= Shoalhaven Scheme =

Water and hydroelectric plant for New South Wales, Australia

The Shoalhaven Scheme is a dual-purpose water supply and Pumped-storage Hydroelectricity scheme located on the South Coast region of New South Wales, Australia.

The Scheme was built as a joint project between the Electricity Commission of NSW and the NSW Metropolitan Water Sewerage and Drainage Board. Management has subsequently passed to Origin Energy and the Sydney Catchment Authority.

==Water supply==
Water in the scheme is stored in three principal dams and their associated reservoirs: Tallowa Dam, Fitzroy Falls Dam and Wingecarribee Dam. Wingecarribee River is a tributary of Warragamba River, so water pumped into Wingecarribee Reservoir can be released into Warragamba Dam and hence the Sydney water supply. Water can also be released into Nepean Dam via a system of rock cuttings and tunnels known as Glenquarry Cut. Water from the Nepean Dam can be transferred to Sydney, or to Wollongong via Avon Dam.

==Power generation==
In addition to its water supply capabilities which supplements water supplies to the Sydney area, the Shoalhaven Scheme also comprises two hydro-power facilities, with total generating capacity of 240 MW. The flexibility of the scheme is that it can operate as either a pump or a generator. During off peak periods, it utilises excess electricity from the grid to pump water back up to the reservoir(s) as pumped storage. The two power stations are: The Kangaroo Valley and Bendeela power stations were completed in 1977 as a joint project between the Electricity Commission of New South Wales and the NSW Metropolitan Water Sewerage and Drainage Board. Management has subsequently been passed from those bodies to Origin Energy and the Sydney Catchment Authority.

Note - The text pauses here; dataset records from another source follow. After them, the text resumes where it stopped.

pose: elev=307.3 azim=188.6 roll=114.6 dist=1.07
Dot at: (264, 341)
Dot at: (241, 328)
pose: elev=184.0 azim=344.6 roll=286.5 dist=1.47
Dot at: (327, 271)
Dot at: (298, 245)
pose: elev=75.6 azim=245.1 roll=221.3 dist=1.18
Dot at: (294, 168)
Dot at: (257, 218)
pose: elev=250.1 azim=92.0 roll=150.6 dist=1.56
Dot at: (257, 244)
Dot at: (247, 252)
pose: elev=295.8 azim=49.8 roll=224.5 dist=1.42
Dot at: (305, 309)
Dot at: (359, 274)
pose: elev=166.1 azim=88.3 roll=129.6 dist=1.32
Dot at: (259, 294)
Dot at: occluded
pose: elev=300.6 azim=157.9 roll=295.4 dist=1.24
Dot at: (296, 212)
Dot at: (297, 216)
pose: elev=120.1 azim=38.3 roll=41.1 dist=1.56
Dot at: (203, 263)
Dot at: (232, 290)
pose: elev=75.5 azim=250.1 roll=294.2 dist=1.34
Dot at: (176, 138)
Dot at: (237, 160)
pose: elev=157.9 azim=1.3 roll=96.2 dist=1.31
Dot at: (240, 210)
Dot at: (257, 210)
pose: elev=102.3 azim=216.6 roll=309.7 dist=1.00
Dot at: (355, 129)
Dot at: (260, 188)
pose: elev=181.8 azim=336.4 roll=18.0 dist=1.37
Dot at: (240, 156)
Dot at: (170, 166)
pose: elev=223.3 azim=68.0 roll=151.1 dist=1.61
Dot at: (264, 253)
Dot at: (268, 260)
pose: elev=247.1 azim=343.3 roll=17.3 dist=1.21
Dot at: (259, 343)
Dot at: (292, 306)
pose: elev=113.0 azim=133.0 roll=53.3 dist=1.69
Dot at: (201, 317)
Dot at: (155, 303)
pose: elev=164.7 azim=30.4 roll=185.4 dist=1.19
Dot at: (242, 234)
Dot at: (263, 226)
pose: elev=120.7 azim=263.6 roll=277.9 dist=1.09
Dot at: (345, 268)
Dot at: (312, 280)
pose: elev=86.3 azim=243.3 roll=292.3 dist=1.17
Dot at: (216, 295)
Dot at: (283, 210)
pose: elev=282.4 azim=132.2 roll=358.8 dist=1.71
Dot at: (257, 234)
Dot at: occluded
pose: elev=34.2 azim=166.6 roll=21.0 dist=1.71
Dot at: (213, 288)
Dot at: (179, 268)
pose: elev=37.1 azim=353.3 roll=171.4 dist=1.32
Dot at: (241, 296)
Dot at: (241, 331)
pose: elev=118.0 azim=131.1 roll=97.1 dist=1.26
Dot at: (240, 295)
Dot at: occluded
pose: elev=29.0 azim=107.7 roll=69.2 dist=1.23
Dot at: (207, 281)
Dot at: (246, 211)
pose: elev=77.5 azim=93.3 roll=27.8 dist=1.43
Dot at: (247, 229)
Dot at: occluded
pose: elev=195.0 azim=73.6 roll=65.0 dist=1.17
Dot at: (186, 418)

===Kangaroo Valley Power Station===
Kangaroo Valley Power Station in the Kangaroo Valley has two 80 MW pump turbines, for a total electricity generating capacity of 160 MW. From Bendeela Pondage, the Kangaroo Valley Pumping and Power Station lifts water a further 480 m to Fitzroy Falls Reservoir via a tunnel, shaft, pipeline, and canal. Water available for hydro-electric power generation is discharged back down the conduits, driving turbines as it returns to Bendeela Pondage and then Lake Yarrunga.

===Bendeela Pondage===

Bendeela Pondage, completed in 1972, is an earth and rockfill embankment dam structure located above the Bendeela Hydroelectric Pumped Storage Power Station on the Shoalhaven River / Kangaroo River which both go into the Tallowa Dam and the Kangaroo Valley Hydroelectric Pumped Storage Power Station.
It's a small storage buffer dam for between the two Pumped-storage Hydroelectric Power Station's.

===Bendeela Power Station===
Bendeela Power Station has two 40 MW pump turbines, for a total of 80 MW of electricity generating capacity. Bendeela Pumping and Power Station, located on the Kangaroo River arm of Lake Yarrunga, lifts water 127 m to Bendeela Pondage.

==Environmental consequences==
The Shoalhaven River and its main tributary the Kangaroo River. Tallowa Dam has been a barrier to migratory native fish with estuarine/marine juvenile stages, blocking species including Australian bass from more than 80% of their former range in the Shoalhaven system. Stockings of hatchery bred bass in Lake Yarrunga has been an attempt to remediate the situation. A fishway for Tallowa Dam has been discussed for more than 20 years but was not constructed until 2009. Lake Yarrunga also contains exotic species such as carp, which are now present in high densities. A fish lift began operation in August 2009.